" Querida Nina,
De antemão, quero dizer que não a culpo. Tudo poderia ter sido diferente se tivéssemos seguido por outros caminhos e tomado escolhas diferentes das que tomamos. No entanto, ainda assim, eu não a culpo.
Em grande parte devo tudo o que eu sou e tenho a você. Você me ensinou muitas coisas e me preparou para esse mundo que, aparentemente, visto sob uma visão romântica, é fácil e indolor. Devo dizer que não, não é nada fácil. Eu agradeço por ter me preparado.
Eu consegui chegar onde eu queria, e sei que não teria conseguido sozinha.
Mas, tia, será que fizemos as escolhas certas pela coisa certa?
A maioria do tempo eu acredito que fizemos as escolhas erradas pela coisa certa. Quero dizer, eu as fiz.
Pois, outra vez, se houver um culpado, sou eu — é minha vida, logo se tornam minhas escolhas.
De qualquer forma, não podemos mais mudar o que aconteceu. E a única coisa que resta é continuar vivendo. Sequer tenho certeza se me arrependo ou se faria tudo de novo se pudesse voltar no tempo.
Agora sei que perdi muitas coisas para ter tudo o que eu queria, mas ninguém pode simplesmente ter tudo, não é?
Bom, neste caminho, eu perdi o amor. Sim, ele é a única coisa — talvez a mais preciosa —, que não está inclusa neste tudo.
Enfim, nada pode ser feito. Eu fiz minhas escolhas e agora lido com elas diariamente.
Lamento que não tenha dado certo para a senhora, mas obrigada por ter me apoiado, porque afinal, deu tudo certo para mim. E quanto à isto, estou satisfeita e realizada.
Mas veja pelo lado bom: a senhora está casada e muito feliz. Eu não tive esse privilégio. Aliás, minha melhor amiga Hailey, também não. Você lembra dela, não é? Eu sei que lembra. Vocês nunca foram grandes amigas.

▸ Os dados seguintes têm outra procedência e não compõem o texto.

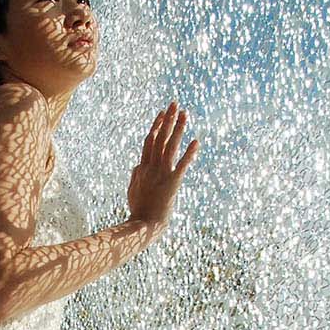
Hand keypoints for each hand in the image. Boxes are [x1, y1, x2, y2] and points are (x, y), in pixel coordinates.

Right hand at [127, 101, 199, 227]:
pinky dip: (189, 153)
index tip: (162, 114)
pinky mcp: (172, 183)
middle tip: (174, 104)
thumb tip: (137, 165)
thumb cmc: (138, 210)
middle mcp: (151, 167)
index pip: (149, 141)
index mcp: (142, 168)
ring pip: (170, 146)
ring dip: (178, 128)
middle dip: (168, 120)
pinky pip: (182, 165)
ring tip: (185, 113)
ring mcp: (161, 174)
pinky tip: (196, 141)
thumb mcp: (133, 190)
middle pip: (160, 138)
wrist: (143, 225)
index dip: (156, 125)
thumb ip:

Hailey nunca se casará, porque o amor que ela sentiu a traiu e isso a fez jogar-se de uma cobertura a baixo e espatifar-se no chão.
Eu nunca vou esquecer de sua imagem. Ela estava apenas parcialmente íntegra quando fora enterrada.
O amor tira coisas das pessoas, inclusive a vida. Em outros casos, como o meu, é a vida quem tira o amor das pessoas.
Mas acho que você não vai entender isso.
Estou de partida agora, vou cair na estrada novamente.
Mais uma vez, é bom escrevê-la novamente, tia.
Carinhosamente, da sua sobrinha,
Evelyn."
Deixo a carta na caixa de correio de Nina na manhã do meu vôo para Nova York e corro de volta para o carro como uma criança.
É o último dia de férias e estamos voltando para casa.
— Evelyn, tem certeza que não quer entrar?
— Acho melhor não, querido. Ainda não estou pronta. Talvez no ano que vem.
— Tudo bem. Talvez no ano que vem — repete ele. É a mesma coisa que eu disse no ano passado, e provavelmente o que direi no próximo ano.
O motorista dá partida e, aos poucos, minha antiga rua vai se tornando uma visão longínqua, logo o mesmo acontece com meu país e minha casa a partir de certo tempo. Quando deixamos o solo, parece que parte de mim é deixada para trás também.
Nas alturas, tudo parece apenas um esboço esquecido de uma tela impressionista.